🚀 Speed up your API with output caching.

ASP.NET Core since version 7 offers outcaching out of the box. Just use the AddOutputCache method to add configuration to the DI container, register the middlaware using the UseOutputCache method, and just mark your endpoint with CacheOutput method (or the [OutputCache] attribute in the case of controllers).

Then the output from your endpoint will be automatically cached 🚀.

You can define the configuration using policies. You can define a base policy for all GET and HEAD requests using AddBasePolicy or add a named policy for specific endpoints using AddPolicy.

📦 “Cache revalidation” is also supported. Just set the ETag header and if the client sends the same value in the If-None-Match header your API will automatically respond with 304 Not Modified.
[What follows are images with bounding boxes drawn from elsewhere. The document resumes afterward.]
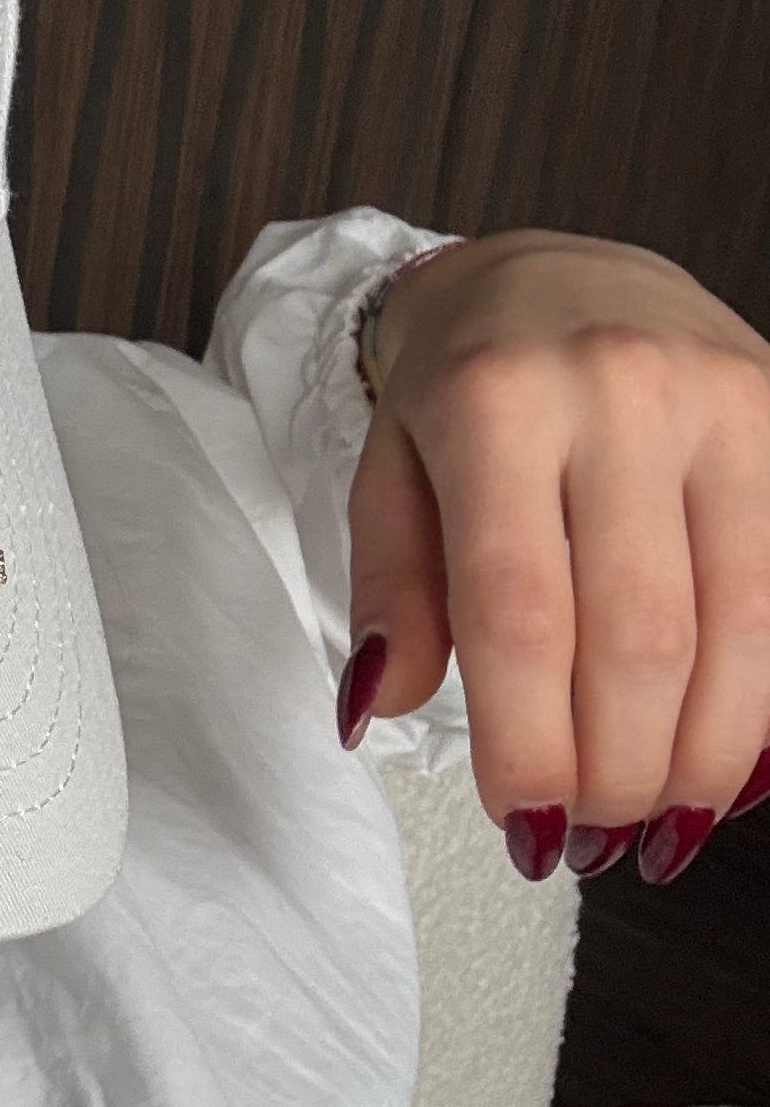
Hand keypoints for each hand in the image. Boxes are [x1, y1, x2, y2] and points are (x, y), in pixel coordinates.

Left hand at [340, 228, 769, 882]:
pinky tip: (735, 764)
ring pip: (742, 625)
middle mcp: (620, 390)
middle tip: (587, 837)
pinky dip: (767, 697)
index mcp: (496, 402)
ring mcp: (724, 401)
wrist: (552, 270)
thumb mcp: (388, 469)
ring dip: (704, 755)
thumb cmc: (461, 387)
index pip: (518, 613)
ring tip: (659, 825)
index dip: (528, 742)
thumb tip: (376, 708)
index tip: (522, 823)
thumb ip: (390, 590)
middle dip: (617, 767)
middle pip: (638, 636)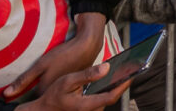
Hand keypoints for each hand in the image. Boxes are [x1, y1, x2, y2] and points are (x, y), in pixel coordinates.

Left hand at [7, 13, 105, 97]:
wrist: (87, 46)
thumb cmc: (63, 55)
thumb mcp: (40, 65)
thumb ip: (23, 80)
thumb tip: (6, 94)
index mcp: (45, 91)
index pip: (30, 100)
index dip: (24, 96)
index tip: (20, 94)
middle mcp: (56, 93)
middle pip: (42, 97)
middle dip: (36, 94)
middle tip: (37, 83)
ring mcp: (66, 90)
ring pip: (52, 93)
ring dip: (48, 90)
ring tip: (48, 80)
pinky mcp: (74, 86)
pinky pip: (61, 89)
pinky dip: (58, 86)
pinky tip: (58, 76)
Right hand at [16, 63, 133, 110]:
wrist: (43, 110)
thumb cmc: (53, 96)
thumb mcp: (68, 81)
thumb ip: (87, 75)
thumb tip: (106, 68)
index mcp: (86, 105)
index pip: (111, 96)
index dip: (123, 86)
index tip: (132, 74)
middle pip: (111, 98)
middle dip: (121, 84)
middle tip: (131, 70)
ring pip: (107, 100)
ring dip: (116, 87)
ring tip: (124, 73)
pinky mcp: (88, 110)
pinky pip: (102, 101)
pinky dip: (108, 91)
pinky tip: (112, 80)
🧹 You can invalidate a cache based on tags. You can assign multiple tags to each policy and then use IOutputCacheStore to invalidate that part of the cache. ⚠️☹️ Unfortunately this is quite a problem for multitenant systems. By default you can’t invalidate a part of the cache based on tenant alone (unless you already have a list of tenants when you start the service). 🤔💡 I already have an idea in my head how this could be implemented. If I manage to do it, I’ll share it in the next post 🙂.

🏬 By default the data is cached in memory. To use the redis store, you need to use the Microsoft.AspNetCore.OutputCaching.StackExchangeRedis library.

❓What type of caching do you use in your projects?